Results, Discussion and Conclusions

The detailed XRD results and the calculated martensite fractions on the fracture surfaces of the 10 commercial austenitic stainless steels are summarized in Table 1 together with some tensile data from [4]. Two representative XRD patterns are shown in Fig. 1a, b. As described in [6], the volume fraction of each phase can be calculated by the x-ray intensities from the respective XRD peaks. It is shown in Table 1 and Fig. 1 that α’-martensite and γ -austenite were clearly detected but ε-martensite was not detected in either of the steels.
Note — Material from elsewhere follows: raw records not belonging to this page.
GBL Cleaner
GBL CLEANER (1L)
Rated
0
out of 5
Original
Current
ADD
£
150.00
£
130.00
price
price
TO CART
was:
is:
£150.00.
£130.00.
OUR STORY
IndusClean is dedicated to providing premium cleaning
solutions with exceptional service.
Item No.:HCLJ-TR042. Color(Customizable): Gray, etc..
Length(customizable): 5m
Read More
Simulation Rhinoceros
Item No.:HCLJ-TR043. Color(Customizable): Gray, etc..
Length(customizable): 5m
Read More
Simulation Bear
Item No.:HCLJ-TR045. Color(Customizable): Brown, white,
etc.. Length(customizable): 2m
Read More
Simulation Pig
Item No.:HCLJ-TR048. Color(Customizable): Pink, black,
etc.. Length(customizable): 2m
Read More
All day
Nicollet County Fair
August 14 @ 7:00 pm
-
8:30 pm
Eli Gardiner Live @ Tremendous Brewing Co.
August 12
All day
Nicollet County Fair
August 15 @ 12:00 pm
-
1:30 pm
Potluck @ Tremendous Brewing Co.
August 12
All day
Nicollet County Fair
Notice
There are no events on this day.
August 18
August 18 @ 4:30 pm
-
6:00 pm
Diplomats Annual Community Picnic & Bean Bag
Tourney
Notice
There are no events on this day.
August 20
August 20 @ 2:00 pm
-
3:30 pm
It can be further seen from Table 1 and Fig. 1 that the intensities of the α’-martensite and γ-austenite peaks depend on the chemical composition of the steels.
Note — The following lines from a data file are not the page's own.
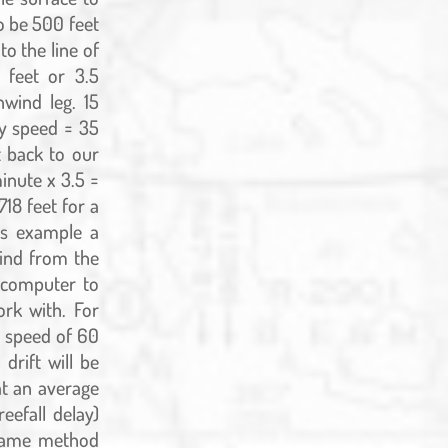
o be 500 feet
to the line of
 feet or 3.5
wind leg. 15
y speed = 35
t back to our
inute x 3.5 =
718 feet for a
his example a
wind from the
e computer to
rk with. For
e speed of 60
drift will be
 at an average
eefall delay)
s same method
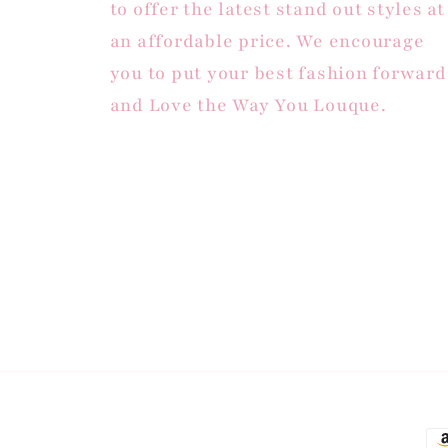
to offer the latest stand out styles at
an affordable price. We encourage
you to put your best fashion forward
and Love the Way You Louque.
Pa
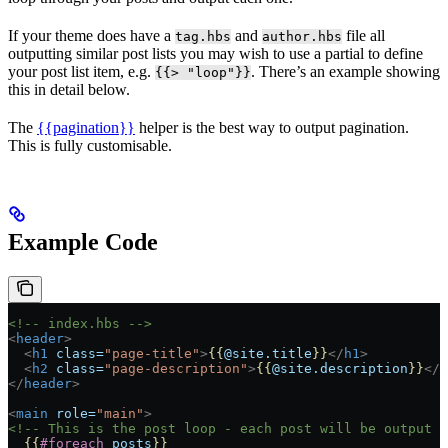
If your theme does have a
and
file all
tag.hbs
author.hbs
outputting similar post lists you may wish to use a partial to define
your post list item, e.g.
. There’s an example showing
{{> "loop"}}
this in detail below.
The
{{pagination}}
helper is the best way to output pagination.
This is fully customisable.
Example Code
<!-- index.hbs -->
<
header
>
  <
h1
 class=
"page-title"
>
{{
@site.title
}}
</
h1
>
  <
h2
 class=
"page-description"
>
{{
@site.description
}}
</
h
</
header
>
<
main
 role=
"main"
>
<!-- This is the post loop - each post will be output 
  {{
#foreach
 posts
}}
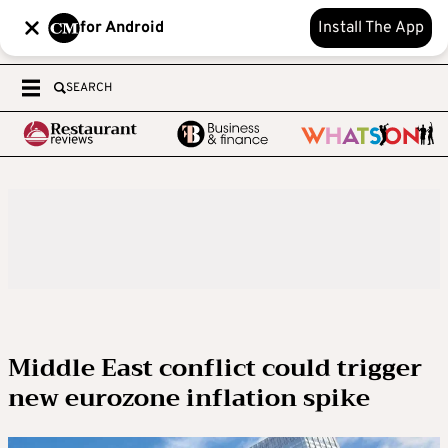
for Android
Install The App
SEARCH
Middle East conflict could trigger
new eurozone inflation spike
Table 1 Results of the XRD measurements on the fracture surfaces of 10 tensile tested austenitic stainless steels, Ni content and reduction in area (RA) from [4]
Full size table
Fig. 1
figure 1

Representative XRD patterns from the center of the fracture surfaces of steels showing a negligible martensitic transformation and b severe martensitic transformation

Full size image

It is well established that nickel is the main austenite stabilizing alloying element in austenitic stainless steels. Figure 2a shows the calculated α’-martensite fractions as a function of the nickel content. The general trend is that α’-martensite content decreases with increasing nickel content for specimens tested in both, He and H2 atmospheres. The data in Fig. 2a scatter significantly. However, the scatter could not be reduced by plotting the results as a function of well-known empirical nickel equivalents [1] [7] including Md30 temperatures [8] as well as stacking fault energies [9]. In Fig. 2a, the α’-martensite fractions appear to be independent of the test atmosphere for nickel contents higher than about 11 wt%. for lower nickel contents the α’-martensite fractions are lower in H2 atmosphere compared to He. For a given temperature the amount of transformed α’-martensite mainly depends on the local strain [8]. That is, it appears from these results that the local strain in front of a growing crack is lower in specimens tested in H2 compared to He, especially for low nickel contents. If this observation complies with the Hydrogen Enhanced Localized Plasticity (HELP) mechanism which is established for austenitic stainless steels, is subject to further investigations.

Fig. 2
figure 2

a α’-martensite on the fracture surface as a function of Ni-content and b tensile reduction of area as a function of α’-martensite on the fracture for the 10 austenitic steels tensile tested in [4]

Full size image

Figure 2b shows the tensile reduction in area (RA) as a function of the α’-martensite fraction. While RA in He is almost independent of the α’-martensite fraction up to α’-martensite fractions of about 75%, RA in H2 decreases with increasing α’-martensite fraction from about 80% at about 1% α’-martensite fraction to about 40% at about 40% α’-martensite fraction. The scatter of the test results in H2 (and also in He) is high which means that the involved fracture mechanisms are complex and cannot be attributed to martensitic transformation alone, as described in detail in [3].